Exercise aim: Please retype all of the records below word for word, leaving out any pictures.
┏━━
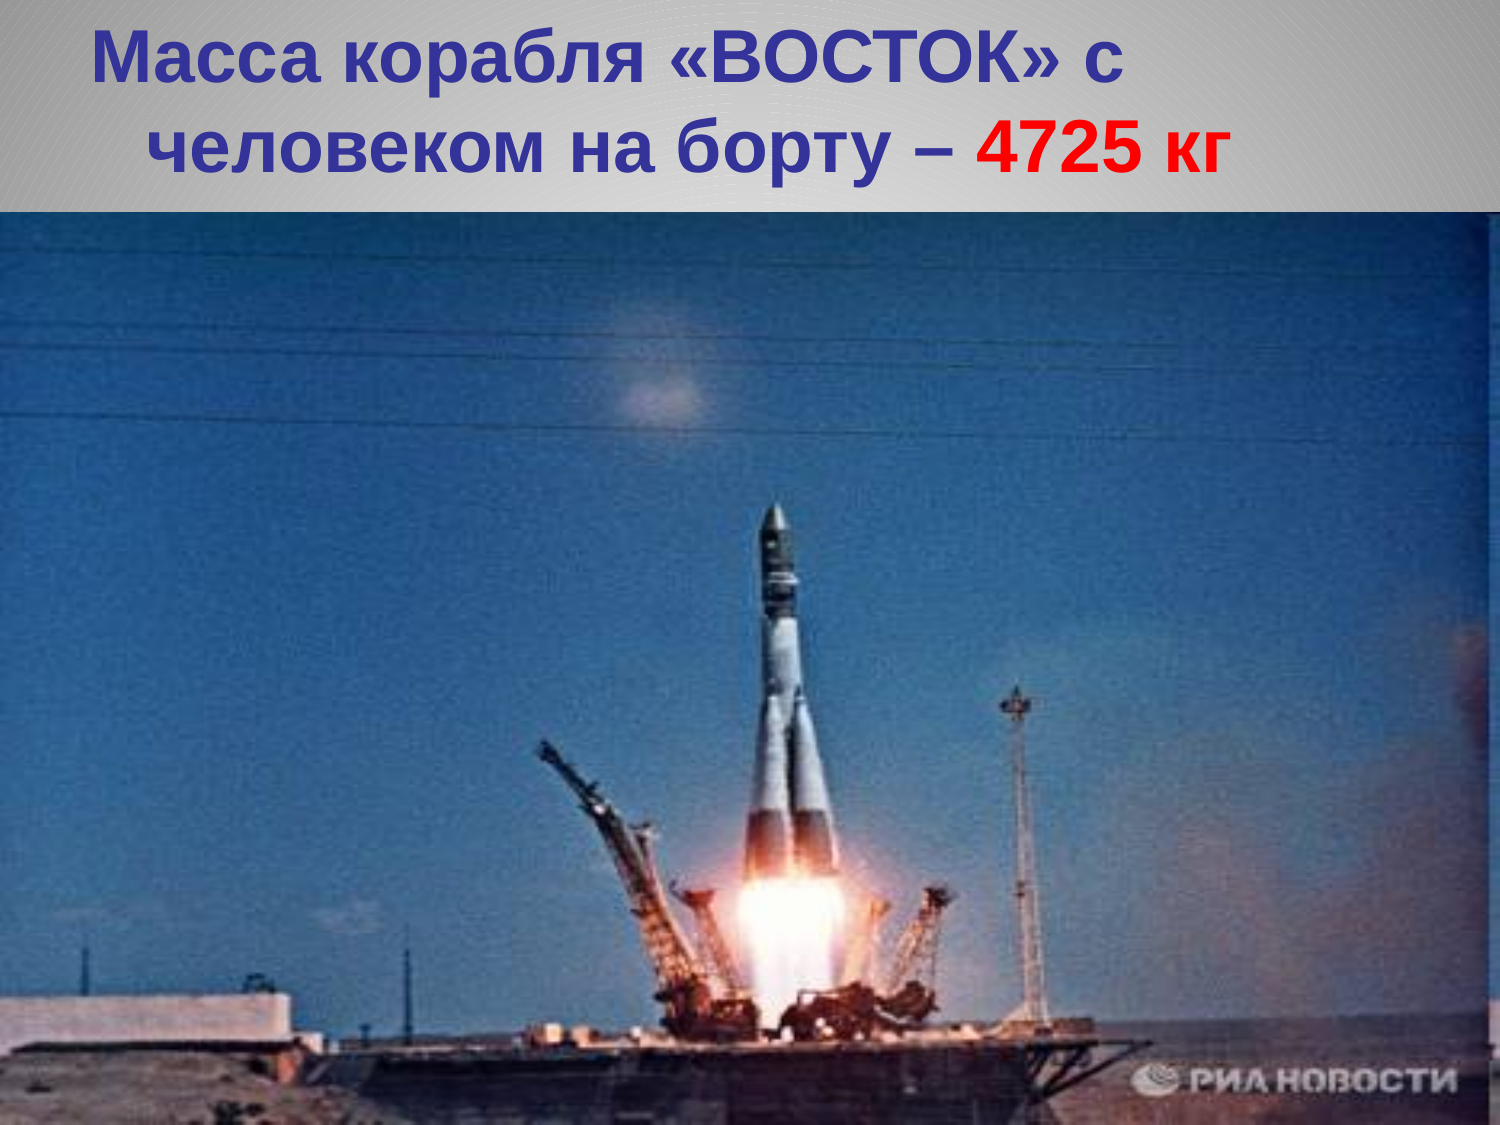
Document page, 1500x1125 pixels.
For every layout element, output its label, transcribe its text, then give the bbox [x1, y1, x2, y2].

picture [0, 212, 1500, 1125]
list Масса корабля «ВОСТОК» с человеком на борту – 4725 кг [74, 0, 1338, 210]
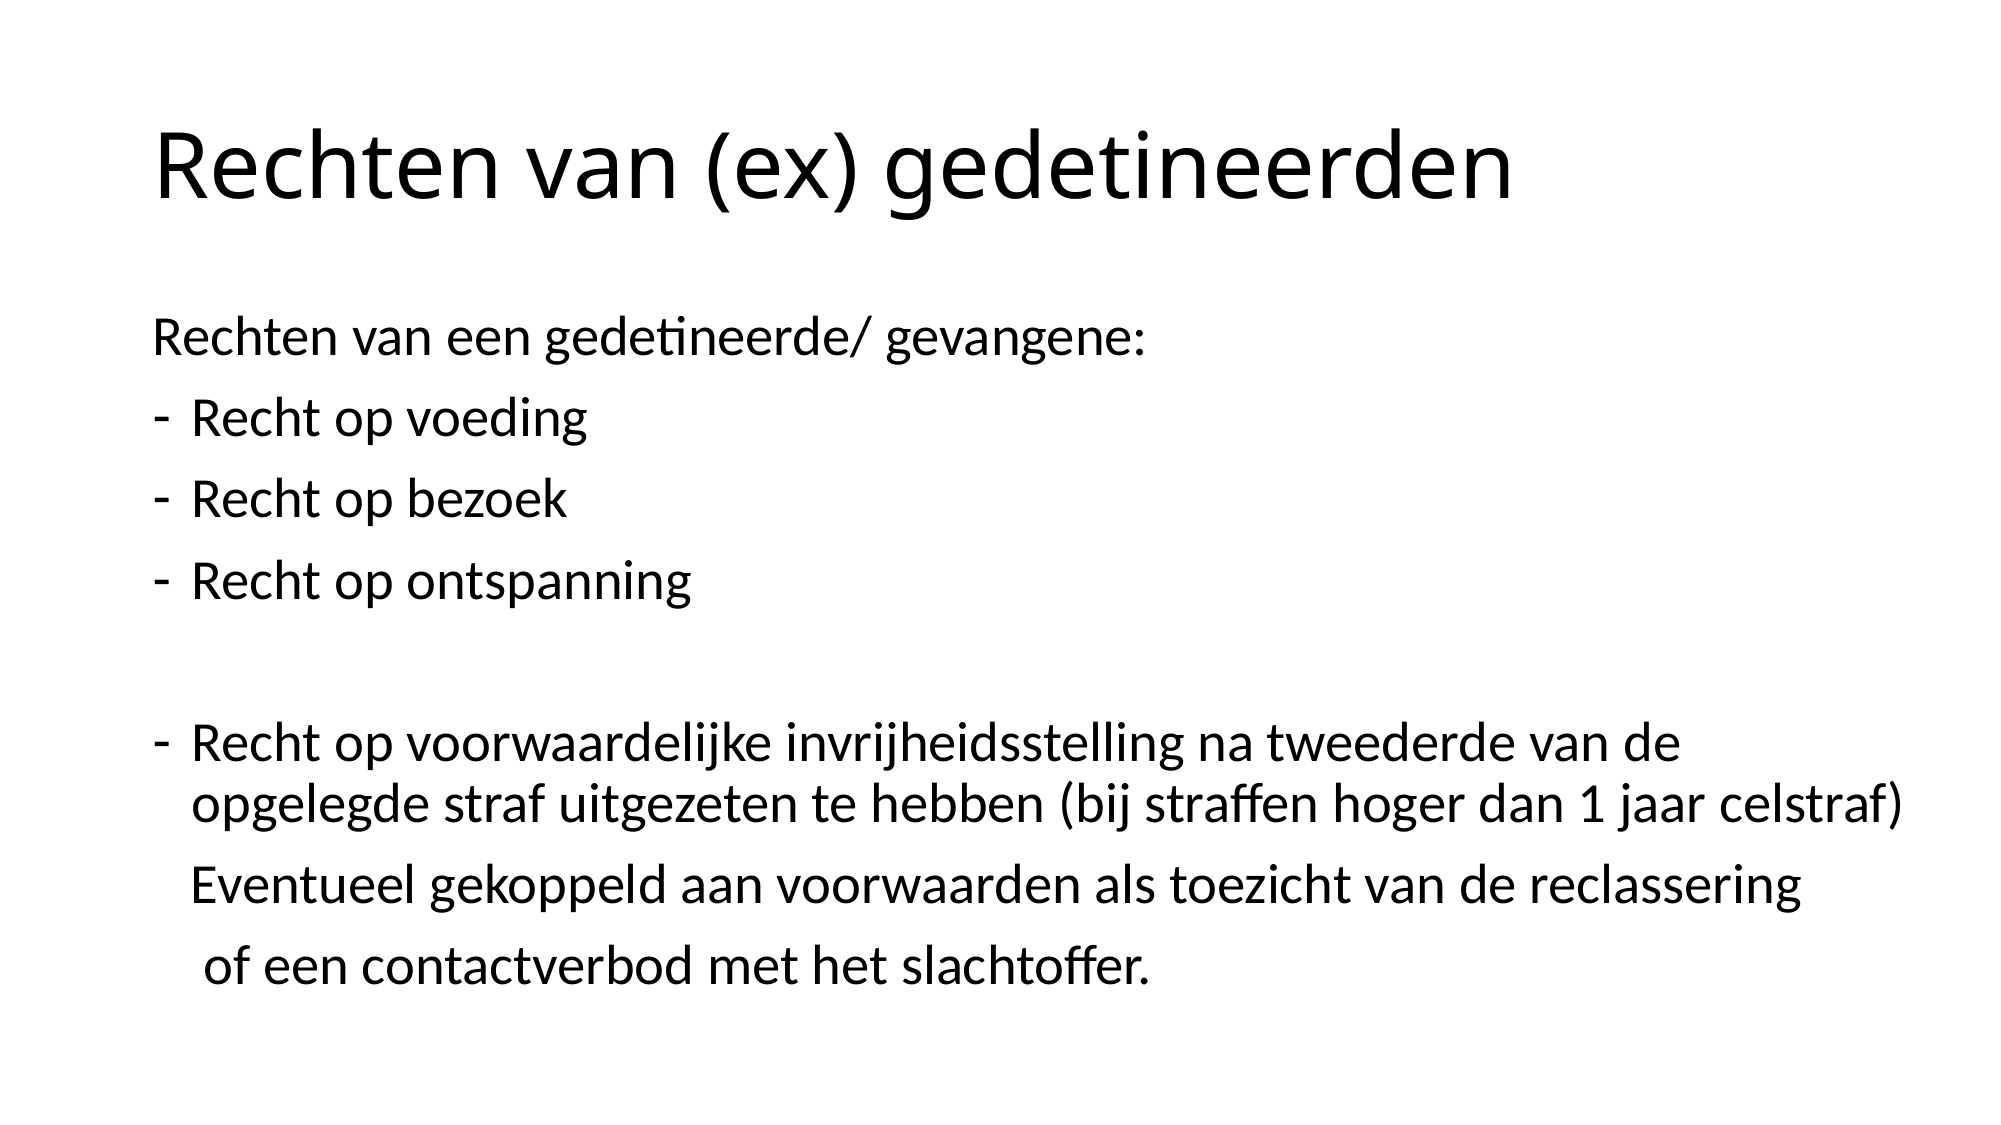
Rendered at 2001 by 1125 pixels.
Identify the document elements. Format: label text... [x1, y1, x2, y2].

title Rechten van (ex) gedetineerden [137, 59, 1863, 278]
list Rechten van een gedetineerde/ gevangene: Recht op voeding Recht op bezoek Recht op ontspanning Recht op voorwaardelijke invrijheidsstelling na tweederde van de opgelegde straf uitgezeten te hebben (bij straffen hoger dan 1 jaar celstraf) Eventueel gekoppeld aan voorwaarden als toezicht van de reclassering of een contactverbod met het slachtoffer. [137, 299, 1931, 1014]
┗━━
Answer space:
Document page, 1500x1125 pixels.
For every layout element, output its label, transcribe its text, then give the bbox [x1, y1, x2, y2].

picture [0, 212, 1500, 1125]
list Масса корабля «ВОСТОК» с человеком на борту – 4725 кг [74, 0, 1338, 210]
Rendered at 2001 by 1125 pixels.
Identify the document elements. Format: label text... [x1, y1, x2, y2].

title Rechten van (ex) gedetineerden [137, 59, 1863, 278]
list Rechten van een gedetineerde/ gevangene: Recht op voeding Recht op bezoek Recht op ontspanning Recht op voorwaardelijke invrijheidsstelling na tweederde van de opgelegde straf uitgezeten te hebben (bij straffen hoger dan 1 jaar celstraf) Eventueel gekoppeld aan voorwaarden als toezicht van de reclassering of een contactverbod met het slachtoffer. [137, 299, 1931, 1014]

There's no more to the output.